What are some of the incentives driving corporate relocations to Rutherford County?

We’re seeing a lot of interest in our county from industries located in high-tax areas such as California and Illinois. Here in Tennessee, we have a business-friendly, predictable climate. We can also customize an incentives package with various state and local incentive levers available to us. Our strong workforce and infrastructure combined with a business-friendly tax environment and the ability to provide further incentives makes us an attractive location for corporate relocations.

How is the K-12 system nurturing workforce development?

We have a very heavy emphasis on workforce development. We partner with all of our schools, at all levels, to foster workforce development, particularly in manufacturing. As early as the eighth grade, we’re involved in helping students down a career path. Our goal is to have students in high school graduate with an associate degree and a quick path into their desired career.

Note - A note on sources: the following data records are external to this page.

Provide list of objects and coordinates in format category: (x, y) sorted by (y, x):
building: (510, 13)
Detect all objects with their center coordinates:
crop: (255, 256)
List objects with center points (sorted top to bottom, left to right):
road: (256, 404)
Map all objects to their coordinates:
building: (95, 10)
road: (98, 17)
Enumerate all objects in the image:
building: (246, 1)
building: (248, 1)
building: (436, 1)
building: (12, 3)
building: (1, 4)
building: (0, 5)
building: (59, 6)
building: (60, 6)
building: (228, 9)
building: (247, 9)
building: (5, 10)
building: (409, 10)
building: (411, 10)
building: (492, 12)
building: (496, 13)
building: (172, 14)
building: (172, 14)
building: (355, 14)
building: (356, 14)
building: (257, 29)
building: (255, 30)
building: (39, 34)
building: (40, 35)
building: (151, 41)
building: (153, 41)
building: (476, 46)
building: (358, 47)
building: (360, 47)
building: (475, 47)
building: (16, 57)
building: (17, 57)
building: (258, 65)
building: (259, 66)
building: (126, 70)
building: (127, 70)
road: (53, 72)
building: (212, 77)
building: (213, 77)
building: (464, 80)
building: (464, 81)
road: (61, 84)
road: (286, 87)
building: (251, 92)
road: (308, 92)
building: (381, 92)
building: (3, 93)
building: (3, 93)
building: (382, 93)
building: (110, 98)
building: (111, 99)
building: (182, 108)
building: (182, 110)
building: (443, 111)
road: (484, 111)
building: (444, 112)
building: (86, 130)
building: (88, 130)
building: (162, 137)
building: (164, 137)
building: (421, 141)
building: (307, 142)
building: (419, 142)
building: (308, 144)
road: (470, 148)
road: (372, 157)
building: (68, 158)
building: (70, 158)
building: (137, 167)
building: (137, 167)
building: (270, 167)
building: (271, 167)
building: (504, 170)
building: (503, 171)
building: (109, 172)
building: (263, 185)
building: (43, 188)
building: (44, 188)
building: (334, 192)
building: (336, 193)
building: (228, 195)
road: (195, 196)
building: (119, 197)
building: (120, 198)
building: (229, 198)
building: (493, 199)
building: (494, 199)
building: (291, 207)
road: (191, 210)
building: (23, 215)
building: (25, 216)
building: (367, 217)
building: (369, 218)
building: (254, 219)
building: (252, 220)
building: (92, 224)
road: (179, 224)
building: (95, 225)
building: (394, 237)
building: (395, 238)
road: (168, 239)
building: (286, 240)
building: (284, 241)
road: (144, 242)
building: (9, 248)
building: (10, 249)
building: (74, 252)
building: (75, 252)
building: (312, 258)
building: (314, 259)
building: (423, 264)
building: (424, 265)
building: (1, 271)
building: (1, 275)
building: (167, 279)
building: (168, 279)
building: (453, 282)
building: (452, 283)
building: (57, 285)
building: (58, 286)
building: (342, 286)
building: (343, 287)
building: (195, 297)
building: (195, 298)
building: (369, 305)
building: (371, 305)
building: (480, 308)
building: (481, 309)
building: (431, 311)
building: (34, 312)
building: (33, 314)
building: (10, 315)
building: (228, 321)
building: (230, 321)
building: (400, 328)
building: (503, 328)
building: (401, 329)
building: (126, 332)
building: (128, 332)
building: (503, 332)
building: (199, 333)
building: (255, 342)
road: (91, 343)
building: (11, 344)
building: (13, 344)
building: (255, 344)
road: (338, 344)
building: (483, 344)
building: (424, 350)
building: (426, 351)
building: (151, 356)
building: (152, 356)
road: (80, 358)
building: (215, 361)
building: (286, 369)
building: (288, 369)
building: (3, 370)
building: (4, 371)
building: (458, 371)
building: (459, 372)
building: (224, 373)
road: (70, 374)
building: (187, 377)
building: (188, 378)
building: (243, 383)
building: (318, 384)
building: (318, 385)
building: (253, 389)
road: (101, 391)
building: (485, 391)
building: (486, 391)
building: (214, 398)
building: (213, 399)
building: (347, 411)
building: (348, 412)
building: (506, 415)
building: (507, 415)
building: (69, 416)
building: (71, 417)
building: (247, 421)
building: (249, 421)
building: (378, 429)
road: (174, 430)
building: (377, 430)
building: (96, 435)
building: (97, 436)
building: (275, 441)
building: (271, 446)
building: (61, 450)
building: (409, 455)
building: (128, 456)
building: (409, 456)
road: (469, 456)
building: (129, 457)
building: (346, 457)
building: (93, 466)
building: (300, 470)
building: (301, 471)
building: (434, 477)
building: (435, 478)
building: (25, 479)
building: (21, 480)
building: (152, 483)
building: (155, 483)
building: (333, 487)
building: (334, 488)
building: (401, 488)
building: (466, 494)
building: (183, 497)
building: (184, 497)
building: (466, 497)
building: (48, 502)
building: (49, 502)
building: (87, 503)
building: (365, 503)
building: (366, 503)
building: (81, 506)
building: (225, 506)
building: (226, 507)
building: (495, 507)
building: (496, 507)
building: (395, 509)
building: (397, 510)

What is attracting the influx of population to Rutherford County?

Aside from jobs, education and healthcare are the two biggest things people look for when moving to a new community, and we provide high-quality offerings in both of those areas. Our K-12 institutions are some of the best in the country and our school system is continuously ranked No.1 or 2 in the state.

Our parks and recs department is second to none. We have 26 miles of greenway along the Stones River that we hope to connect all the way to Nashville. We have Percy Priest Lake. We’re only about an hour and a half to Chattanooga where you can be in the mountains, and you can get to the Gulf Coast quickly. Having Nashville so close with it’s sports teams and cultural activities is also attractive.

What is your outlook for Rutherford County?

I feel very positive about our immediate future, as well as our long-term future. Tourism is coming back, in-person meetings are becoming more frequent, sales numbers in retail are strong and we’re seeing activity from site selection companies from all parts of the country. Going forward, keeping up with infrastructure needs and school capacity with so many businesses and people coming here will be our main priorities.